▶ _DATA EXCERPTS_
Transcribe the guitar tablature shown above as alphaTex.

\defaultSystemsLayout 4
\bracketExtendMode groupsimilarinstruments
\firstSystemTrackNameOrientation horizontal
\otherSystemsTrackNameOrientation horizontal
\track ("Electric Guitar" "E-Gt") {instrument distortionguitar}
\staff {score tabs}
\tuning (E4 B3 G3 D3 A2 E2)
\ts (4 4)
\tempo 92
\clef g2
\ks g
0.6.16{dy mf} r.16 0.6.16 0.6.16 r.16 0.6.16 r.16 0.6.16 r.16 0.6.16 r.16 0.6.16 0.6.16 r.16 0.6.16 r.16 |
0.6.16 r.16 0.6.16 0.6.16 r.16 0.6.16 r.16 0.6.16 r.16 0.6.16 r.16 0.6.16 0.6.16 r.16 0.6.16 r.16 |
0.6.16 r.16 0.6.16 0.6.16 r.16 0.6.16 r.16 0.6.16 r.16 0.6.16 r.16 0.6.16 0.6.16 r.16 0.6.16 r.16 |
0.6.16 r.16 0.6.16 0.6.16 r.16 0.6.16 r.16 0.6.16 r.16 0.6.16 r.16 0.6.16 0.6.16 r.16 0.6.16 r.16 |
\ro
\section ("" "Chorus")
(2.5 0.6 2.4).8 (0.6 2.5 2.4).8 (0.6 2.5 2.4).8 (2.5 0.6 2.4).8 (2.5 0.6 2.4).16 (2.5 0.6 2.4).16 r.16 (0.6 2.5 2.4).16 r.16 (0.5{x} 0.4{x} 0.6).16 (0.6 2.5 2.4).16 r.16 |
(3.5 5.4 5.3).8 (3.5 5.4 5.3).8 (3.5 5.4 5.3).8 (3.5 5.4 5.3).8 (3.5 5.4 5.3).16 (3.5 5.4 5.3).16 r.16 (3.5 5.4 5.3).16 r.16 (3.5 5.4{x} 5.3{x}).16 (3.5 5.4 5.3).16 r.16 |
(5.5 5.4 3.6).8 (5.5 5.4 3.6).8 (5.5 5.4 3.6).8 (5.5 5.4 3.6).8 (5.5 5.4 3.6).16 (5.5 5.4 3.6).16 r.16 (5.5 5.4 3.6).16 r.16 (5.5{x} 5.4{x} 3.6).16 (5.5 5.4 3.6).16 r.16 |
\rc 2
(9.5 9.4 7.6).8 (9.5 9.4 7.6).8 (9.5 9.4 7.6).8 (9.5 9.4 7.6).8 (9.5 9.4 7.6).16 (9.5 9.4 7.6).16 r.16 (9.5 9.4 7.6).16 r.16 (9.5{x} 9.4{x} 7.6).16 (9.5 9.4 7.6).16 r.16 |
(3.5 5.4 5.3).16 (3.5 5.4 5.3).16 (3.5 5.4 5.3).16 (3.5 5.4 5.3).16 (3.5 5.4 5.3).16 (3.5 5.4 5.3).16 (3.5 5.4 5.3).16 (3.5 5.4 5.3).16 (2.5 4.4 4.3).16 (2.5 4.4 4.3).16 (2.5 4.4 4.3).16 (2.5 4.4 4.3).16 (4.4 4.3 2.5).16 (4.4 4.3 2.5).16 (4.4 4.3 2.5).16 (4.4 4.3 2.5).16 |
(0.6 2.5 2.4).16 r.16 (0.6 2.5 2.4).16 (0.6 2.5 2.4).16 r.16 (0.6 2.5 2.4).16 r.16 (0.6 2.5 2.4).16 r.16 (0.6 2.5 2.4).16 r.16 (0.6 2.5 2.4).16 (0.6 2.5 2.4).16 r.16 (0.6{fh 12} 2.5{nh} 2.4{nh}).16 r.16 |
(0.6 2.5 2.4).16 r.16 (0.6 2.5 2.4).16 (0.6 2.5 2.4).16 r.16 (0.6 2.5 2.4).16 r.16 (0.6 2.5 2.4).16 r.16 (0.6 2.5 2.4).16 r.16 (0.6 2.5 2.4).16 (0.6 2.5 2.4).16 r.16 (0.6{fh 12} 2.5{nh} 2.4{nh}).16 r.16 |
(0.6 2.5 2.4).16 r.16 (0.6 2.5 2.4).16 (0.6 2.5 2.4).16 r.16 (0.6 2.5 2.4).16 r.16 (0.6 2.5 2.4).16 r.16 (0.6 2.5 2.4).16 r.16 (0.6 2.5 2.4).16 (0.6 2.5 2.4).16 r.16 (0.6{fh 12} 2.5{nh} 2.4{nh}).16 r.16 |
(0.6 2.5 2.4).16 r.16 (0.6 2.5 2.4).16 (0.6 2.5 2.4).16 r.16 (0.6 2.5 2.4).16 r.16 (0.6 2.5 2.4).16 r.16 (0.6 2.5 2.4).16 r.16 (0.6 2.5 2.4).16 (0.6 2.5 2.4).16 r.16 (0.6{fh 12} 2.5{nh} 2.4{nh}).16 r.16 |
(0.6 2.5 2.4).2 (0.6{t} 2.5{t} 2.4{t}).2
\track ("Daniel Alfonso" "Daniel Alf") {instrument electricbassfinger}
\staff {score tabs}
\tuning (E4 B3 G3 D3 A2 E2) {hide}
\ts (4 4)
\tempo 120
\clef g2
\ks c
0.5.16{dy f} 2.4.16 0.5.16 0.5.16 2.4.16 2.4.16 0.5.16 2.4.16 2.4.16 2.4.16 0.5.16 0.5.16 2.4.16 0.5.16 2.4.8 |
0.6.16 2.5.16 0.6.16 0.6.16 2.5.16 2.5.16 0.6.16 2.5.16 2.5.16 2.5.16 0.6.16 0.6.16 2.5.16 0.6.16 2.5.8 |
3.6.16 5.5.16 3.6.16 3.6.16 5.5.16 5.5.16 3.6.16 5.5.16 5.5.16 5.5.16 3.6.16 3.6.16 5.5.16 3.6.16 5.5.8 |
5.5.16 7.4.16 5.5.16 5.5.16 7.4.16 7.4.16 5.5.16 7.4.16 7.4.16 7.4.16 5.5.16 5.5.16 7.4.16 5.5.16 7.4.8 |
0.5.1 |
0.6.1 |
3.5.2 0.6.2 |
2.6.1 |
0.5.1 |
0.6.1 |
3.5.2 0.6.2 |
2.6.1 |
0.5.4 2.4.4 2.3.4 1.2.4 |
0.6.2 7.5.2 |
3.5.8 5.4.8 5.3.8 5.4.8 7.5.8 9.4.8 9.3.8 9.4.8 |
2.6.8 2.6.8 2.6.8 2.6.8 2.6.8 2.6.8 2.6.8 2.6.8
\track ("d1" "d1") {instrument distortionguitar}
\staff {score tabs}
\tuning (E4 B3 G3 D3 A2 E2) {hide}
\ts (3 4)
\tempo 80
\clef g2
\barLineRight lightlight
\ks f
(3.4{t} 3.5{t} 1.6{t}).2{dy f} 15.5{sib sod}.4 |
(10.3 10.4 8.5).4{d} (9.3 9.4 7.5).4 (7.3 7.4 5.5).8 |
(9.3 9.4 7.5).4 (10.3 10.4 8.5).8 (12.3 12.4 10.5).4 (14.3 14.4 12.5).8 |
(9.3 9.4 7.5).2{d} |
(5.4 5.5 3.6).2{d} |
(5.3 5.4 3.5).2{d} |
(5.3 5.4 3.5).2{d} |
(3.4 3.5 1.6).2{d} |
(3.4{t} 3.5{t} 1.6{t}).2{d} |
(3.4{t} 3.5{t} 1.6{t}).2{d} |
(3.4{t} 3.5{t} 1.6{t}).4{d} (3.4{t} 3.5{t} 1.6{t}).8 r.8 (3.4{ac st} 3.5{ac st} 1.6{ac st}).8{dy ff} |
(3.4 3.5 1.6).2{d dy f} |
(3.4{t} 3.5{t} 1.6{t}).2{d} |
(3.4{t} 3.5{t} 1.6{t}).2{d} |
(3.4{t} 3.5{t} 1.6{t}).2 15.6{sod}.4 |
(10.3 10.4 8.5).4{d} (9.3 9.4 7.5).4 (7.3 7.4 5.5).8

▶ _STATED TASK_
Count the lines in the items above that contain the word "horizontal". Give only the number.

▶ _EXERCISE RESULT_
2